*WORK ORDER*: Transcribe each of the records below exactly, excluding all pictures.

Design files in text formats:
--- START ---
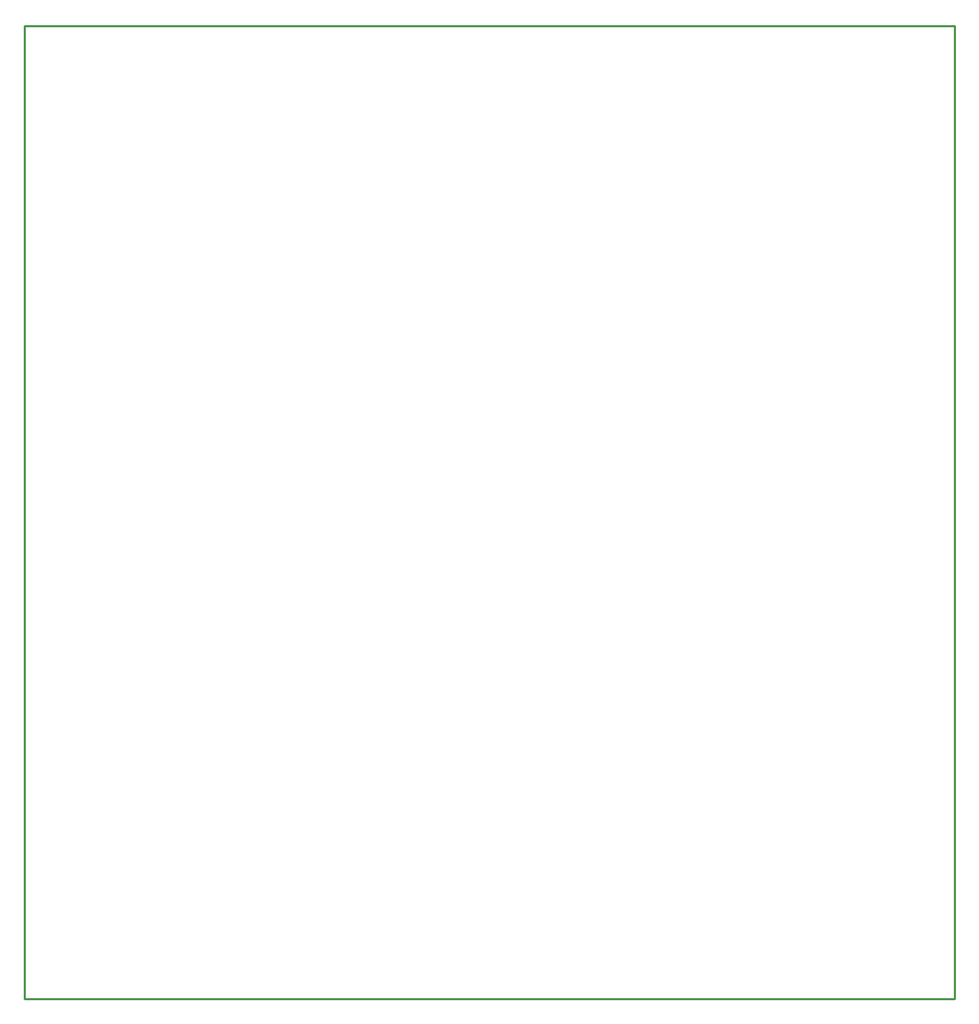
<source format=gko>
G04*
G04 #@! TF.GenerationSoftware,Altium Limited,Altium Designer,20.0.9 (164)*
G04*
G04 Layer_Color=16711935*
%FSLAX25Y25*%
%MOIN*%
G70*
G01*
G75*
%ADD11C,0.01000*%
D11*
X0Y0D02*
X444000D01*
Y464000D01*
X0D02*
X444000D01*
X0Y462000D02*
Y464000D01*
Y0D02*
Y462000D01*
M02*

</source>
--- END ---
*TASK OUTPUT*:
<source format=gko>
G04*
G04 #@! TF.GenerationSoftware,Altium Limited,Altium Designer,20.0.9 (164)*
G04*
G04 Layer_Color=16711935*
%FSLAX25Y25*%
%MOIN*%
G70*
G01*
G75*
%ADD11C,0.01000*%
D11*
X0Y0D02*
X444000D01*
Y464000D01*
X0D02*
X444000D01*
X0Y462000D02*
Y464000D01*
Y0D02*
Y462000D01*
M02*

</source>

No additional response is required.